DATA SHOWN:
□ □ □ □

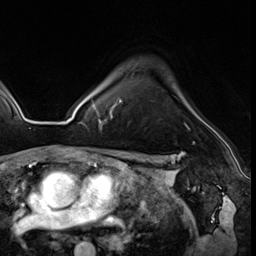
Breast MRI (dynamic contrast-enhanced), one axial slice. Slice 45 of 64 in the series (ordered by position). Cropped to one breast. Dynamic contrast-enhanced series, time point 2 of 8 at this slice position (early post-contrast). 3 T. TE 1.4 ms, TR 4.3 ms. 2.5 mm slice thickness. 256 × 256 image matrix, field of view 213 × 213 mm. Female patient.
Outlined on this slice (semi-automatically segmented with operator editing):
- enhancing-tissue mask used for the functional tumour volume (all voxels passing the contrast-enhancement thresholds inside the analysis volume; usually the tumour): box from (x=99, y=100) to (x=190, y=130) px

□ □ □ □

Which lines of the material above hold the string "slice"? Pull them out.

RESULT FOR THIS TASK:
Breast MRI (dynamic contrast-enhanced), one axial slice. Slice 45 of 64 in the series (ordered by position). Cropped to one breast. Dynamic contrast-enhanced series, time point 2 of 8 at this slice position (early post-contrast). 3 T. TE 1.4 ms, TR 4.3 ms. 2.5 mm slice thickness. 256 × 256 image matrix, field of view 213 × 213 mm. Female patient.
Outlined on this slice (semi-automatically segmented with operator editing):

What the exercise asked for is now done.